Mark Pattison (1813–1884), "Books and Critics," Fortnightly Review, n.s. 22 (1877) 659-679 (at 660):
Did you ever hear of Catherinot? No! Well Catherinot was a French antiquary of the seventeenth century; a very learned one, if learning means to have read many books without understanding. Catherinot printed, whether at his own cost or another's I can't say, a vast number of dissertations on matters of antiquity. David Clément, the curious bibliographer, has collected the titles of one hundred and eighty-two of those dissertations, and adds there were more of them which he had not been able to find. Nobody wanted these dissertations of Catherinot. He wrote them and printed them for his own gratification. As the public would not take his paperasses, as Valesius called them, he had recourse to a device to force a circulation for them. There was then no penny post, so he could not, like Herman Heinfetter, post his lucubrations to all likely addresses, but he used to go round the quais in Paris, where the old bookstalls are, and, while pretending to be looking over the books, slip some of his dissertations between the volumes of the boutiquier. In this way the one hundred and eighty-two or more have come down to us. Catherinot is a bye-word, the typical case of scribbleomania, — of the insanabile scribendi cacoethes — but the malady is not unknown to our time, and accounts for some of our many reams of print.

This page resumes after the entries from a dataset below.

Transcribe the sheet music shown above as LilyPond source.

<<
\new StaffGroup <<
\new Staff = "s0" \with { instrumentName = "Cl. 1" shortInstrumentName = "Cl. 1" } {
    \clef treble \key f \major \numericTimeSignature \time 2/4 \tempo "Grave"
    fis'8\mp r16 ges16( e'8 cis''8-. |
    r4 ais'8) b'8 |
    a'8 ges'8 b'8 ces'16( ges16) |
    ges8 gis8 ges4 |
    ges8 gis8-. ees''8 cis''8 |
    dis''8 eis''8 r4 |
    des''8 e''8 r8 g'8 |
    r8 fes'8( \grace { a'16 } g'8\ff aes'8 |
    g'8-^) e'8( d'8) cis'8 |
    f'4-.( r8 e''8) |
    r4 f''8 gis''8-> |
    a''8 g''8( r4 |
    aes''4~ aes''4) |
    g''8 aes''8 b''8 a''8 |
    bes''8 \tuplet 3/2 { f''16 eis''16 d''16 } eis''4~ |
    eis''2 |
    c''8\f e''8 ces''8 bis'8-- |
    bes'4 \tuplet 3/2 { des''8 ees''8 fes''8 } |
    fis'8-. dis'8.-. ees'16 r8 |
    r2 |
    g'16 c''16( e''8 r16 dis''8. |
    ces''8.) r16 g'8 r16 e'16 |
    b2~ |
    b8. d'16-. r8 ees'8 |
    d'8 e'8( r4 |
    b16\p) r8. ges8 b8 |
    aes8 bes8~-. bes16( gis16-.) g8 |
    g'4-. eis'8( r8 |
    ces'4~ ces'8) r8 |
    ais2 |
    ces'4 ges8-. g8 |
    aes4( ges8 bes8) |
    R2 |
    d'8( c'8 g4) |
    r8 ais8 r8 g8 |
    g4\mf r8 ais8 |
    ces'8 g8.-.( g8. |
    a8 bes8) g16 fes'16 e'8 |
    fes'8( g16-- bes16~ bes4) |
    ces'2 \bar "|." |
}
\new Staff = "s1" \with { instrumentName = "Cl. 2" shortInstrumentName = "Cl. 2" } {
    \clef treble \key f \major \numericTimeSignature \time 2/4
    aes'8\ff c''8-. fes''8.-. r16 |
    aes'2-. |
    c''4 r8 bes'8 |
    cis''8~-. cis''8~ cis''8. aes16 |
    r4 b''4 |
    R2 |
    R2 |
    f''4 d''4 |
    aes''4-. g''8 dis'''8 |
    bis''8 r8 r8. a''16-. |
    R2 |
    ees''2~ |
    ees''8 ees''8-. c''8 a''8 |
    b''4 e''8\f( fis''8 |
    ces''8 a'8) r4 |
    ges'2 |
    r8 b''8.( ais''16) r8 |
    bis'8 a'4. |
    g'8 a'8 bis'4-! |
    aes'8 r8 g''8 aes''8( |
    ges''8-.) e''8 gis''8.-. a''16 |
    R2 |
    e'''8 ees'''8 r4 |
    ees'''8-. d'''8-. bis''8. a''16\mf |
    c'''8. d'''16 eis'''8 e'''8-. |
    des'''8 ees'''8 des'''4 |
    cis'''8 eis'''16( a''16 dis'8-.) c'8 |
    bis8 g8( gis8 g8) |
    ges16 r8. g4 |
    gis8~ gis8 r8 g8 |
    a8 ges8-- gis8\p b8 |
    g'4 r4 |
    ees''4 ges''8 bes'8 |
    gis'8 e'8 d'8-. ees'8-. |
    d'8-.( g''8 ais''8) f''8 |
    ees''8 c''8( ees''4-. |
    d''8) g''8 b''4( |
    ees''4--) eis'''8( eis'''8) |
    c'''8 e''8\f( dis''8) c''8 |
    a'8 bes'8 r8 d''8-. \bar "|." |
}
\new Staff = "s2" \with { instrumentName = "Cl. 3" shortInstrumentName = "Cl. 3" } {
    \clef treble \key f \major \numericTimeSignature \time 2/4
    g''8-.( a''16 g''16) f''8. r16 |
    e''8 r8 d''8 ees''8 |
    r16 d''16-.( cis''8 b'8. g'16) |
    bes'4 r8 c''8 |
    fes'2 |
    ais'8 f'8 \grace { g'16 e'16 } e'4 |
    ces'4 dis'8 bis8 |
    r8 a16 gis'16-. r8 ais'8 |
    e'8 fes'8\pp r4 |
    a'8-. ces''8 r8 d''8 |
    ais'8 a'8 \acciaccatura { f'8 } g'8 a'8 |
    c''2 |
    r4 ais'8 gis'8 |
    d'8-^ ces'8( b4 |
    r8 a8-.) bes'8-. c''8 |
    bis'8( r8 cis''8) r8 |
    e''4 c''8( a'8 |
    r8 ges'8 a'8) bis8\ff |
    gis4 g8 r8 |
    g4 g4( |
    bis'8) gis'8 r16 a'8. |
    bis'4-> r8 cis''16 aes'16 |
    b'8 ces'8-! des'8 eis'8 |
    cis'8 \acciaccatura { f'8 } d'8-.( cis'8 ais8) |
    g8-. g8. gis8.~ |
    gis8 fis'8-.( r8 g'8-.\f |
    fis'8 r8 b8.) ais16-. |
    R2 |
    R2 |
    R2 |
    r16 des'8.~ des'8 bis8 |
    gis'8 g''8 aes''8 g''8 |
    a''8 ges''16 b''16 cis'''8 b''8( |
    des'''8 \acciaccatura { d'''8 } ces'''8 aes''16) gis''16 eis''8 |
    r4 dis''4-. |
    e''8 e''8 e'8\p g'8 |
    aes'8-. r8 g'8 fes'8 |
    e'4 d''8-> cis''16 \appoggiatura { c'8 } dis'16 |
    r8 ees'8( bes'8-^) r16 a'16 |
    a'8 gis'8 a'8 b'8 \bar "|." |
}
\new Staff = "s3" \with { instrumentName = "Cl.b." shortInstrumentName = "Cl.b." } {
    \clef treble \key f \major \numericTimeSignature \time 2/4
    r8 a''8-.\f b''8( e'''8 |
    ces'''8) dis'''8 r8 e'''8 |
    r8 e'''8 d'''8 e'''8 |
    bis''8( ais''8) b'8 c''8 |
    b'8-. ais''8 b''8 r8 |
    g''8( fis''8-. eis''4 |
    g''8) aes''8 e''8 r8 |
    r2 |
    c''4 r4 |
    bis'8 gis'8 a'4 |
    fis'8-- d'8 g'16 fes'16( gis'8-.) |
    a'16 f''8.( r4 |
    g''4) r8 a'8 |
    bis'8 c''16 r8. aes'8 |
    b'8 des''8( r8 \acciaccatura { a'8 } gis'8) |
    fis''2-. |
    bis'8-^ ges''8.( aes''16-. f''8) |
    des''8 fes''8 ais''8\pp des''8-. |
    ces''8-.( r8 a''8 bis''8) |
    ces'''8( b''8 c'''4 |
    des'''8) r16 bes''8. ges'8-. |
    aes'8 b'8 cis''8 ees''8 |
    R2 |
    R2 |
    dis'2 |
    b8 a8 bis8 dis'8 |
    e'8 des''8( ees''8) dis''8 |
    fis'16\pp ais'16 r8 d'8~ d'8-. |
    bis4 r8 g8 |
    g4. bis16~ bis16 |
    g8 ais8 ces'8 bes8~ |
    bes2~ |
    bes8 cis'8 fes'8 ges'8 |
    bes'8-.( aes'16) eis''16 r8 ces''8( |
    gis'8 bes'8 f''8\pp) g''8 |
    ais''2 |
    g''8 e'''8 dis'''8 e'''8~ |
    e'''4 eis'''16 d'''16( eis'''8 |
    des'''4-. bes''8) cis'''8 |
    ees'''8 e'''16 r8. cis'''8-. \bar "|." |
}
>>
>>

For more on Nicolas Catherinot (1628-1688), see
Niceron (pp. 206-208) and Laboulaye (p. 44) print an amusing Latin poem by Catherinot, which I reproduce here:
AUCTOR AD PUBLIUM ET AULUM.

Edo breves libros; vitio mihi vertitis; atqui
    Tu nullos Publi, tu facis, Aule, malos.
Edo breves libros; quia desunt otia; magnos
    Edam aut majores, otia cum fuerint.
Edo breves libros; nobis studiosus Apollo
    Perspicua melius nil brevitate dedit.
Edo breves libros; brevis est insania nostra,
    Et quo fit brevior, fit minus illa mala.
Edo breves libros; quia passim gaudeo ferri,
    Gaudeo tractari, gaudeo saepe teri.
Edo breves libros; tot parvos junge libellos,
    Et tibi non unum grande volumen habes.
Edo breves libros; tales fecisse videntur
    Hippocrates magnus, magnus Aristoteles.
Edo breves libros; quia qualia qualia nempe
    Impensis nostris edimus haec brevia.
Edo breves libros; quia magnus dicitur esse,
    Et vere magnum dicitur esse malum.
Edo breves libros, odio est mihi maxima fama;
    Aut minus, aut minimum cognitus esse volo.